Open-source database bundles complex cancer data

Researchers from the Johns Hopkins Kimmel Cancer Center and Johns Hopkins University have developed a new open-source database structure designed to simplify the analysis of complex cancer datasets. The platform, called AstroID, enables researchers to integrate and study multiple types of cancer-related information, including laboratory results, genetic sequencing and imaging data, within a single framework.

Cancer research often requires combining large volumes of information from different sources, such as clinical records, tissue samples, imaging studies and genomic analyses. However, these datasets are frequently stored in separate systems, making it difficult for researchers to analyze them together.

Linking diverse datasets in oncology

AstroID addresses this challenge by organizing clinical and specimen-related data into a six-tier hierarchical structure. These tiers include patient information (deidentified to protect privacy), diagnosis, clinical events such as treatments or blood draws, collected specimens, laboratory processing steps, and finally individual sample components such as slides or aliquots.

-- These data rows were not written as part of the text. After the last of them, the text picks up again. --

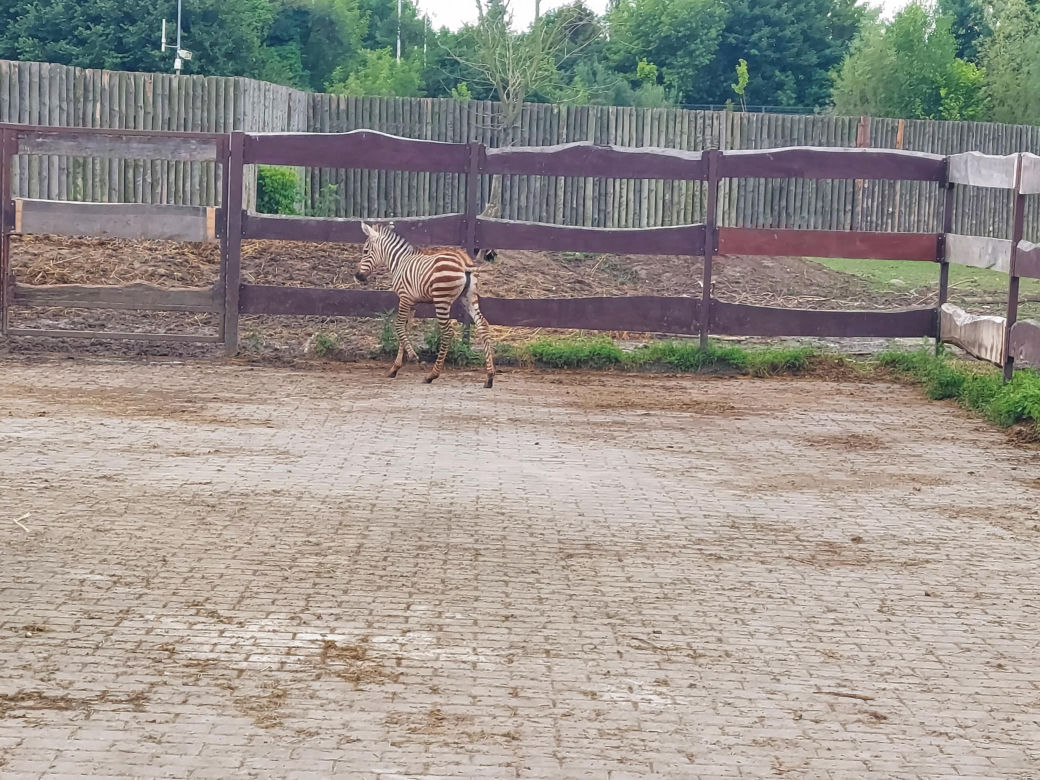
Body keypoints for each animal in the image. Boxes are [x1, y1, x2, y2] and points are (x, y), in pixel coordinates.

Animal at [355, 221, 496, 388]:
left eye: (365, 251)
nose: (357, 276)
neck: (399, 262)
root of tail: (464, 262)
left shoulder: (404, 298)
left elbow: (399, 327)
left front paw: (415, 358)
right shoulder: (412, 302)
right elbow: (406, 328)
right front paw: (395, 368)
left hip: (441, 300)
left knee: (447, 332)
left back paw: (432, 375)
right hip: (469, 297)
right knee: (483, 325)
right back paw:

The database structure is built using the web-based data management platform REDCap and can be scaled to include thousands of patients and billions of individual cancer cells characterized through spatial analysis. The system was recently described in the journal Journal for Immunotherapy of Cancer.

Supporting large-scale cancer studies

Researchers at Johns Hopkins Medicine have already implemented the system in studies involving 16 different patient groups with multiple tumor types. Using AstroID, the team has mapped more than one billion cancer cells and linked these data to clinical information collected throughout the patients’ treatment trajectories.

According to Janis M. Taube, director of the Division of Dermatopathology and co-director of the Tumor Microenvironment Laboratory at the Bloomberg~Kimmel Institute for Cancer Immunotherapy, the new structure enables researchers to analyze patient data more holistically.

“What this structure does is allow me to ask questions across all of this data that's already been gathered, and across tumor types, and combine it all together in the context of the longitudinal patient experience,” Taube explains.

Reducing duplication in research

In oncology studies, patients often undergo multiple treatments, tests and follow-up assessments over time. Linking these clinical events to laboratory analyses, such as blood tests, pathology findings, imaging results and genomic data, is essential for identifying potential biomarkers and understanding disease progression.

Previously, researchers often had to manually compile and reorganize such data for each new study. This process could lead to duplicated work across research teams. “Investigators across the whole institution are also trying to tap into these patients and collect this information,” Taube says. “There were really huge inefficiencies across how we were working, and duplicating efforts.”

Scaling research through data infrastructure

The AstroID structure was designed to support larger-scale studies than previously possible. According to Alexander Szalay, director of the Institute for Data Intensive Science at Johns Hopkins, traditional manual data entry limited many cancer studies to relatively small patient cohorts. “What we are trying to do is to scale out so we can handle patients on the order of hundreds or thousands of patients in a study,” Szalay says.

The database architecture was developed by postdoctoral researcher Elizabeth Will and graduate student Benjamin Green, who designed the hierarchical data structure that can be translated into a query-based relational database.

Potential applications beyond oncology

Although AstroID is currently being used for cancer research, the underlying data structure could also be applied to other disease areas. The system is capable of organizing longitudinal biospecimen data and linking it to clinical events, making it potentially useful for studying a wide range of conditions.

By making the platform openly available on GitHub, the researchers hope to facilitate broader collaboration and enable investigators worldwide to analyze complex biomedical datasets more efficiently.

Europe has CancerWatch

Last year, the large-scale European partnership CancerWatch was launched. Led by the Norwegian Institute of Public Health, the programme brings together 92 organisations from 29 countries and focuses on the digital transformation of population-based cancer registries (PBCRs) in Europe. The ambition is to provide faster, more complete and more comparable data that will enable policymakers, researchers and healthcare professionals to take more effective action against cancer.

The data provides direct input for, among others, the European Cancer Information System (ECIS) and the European Cancer Inequalities Registry (ECIR). Both play a key role in the European Cancer Plan and form the basis for evidence-based health policy. "Better data leads to better decisions. With CancerWatch, we are building a solid foundation for more effective and fair cancer care in Europe", said Gijs Geleijnse, scientific coordinator of the project.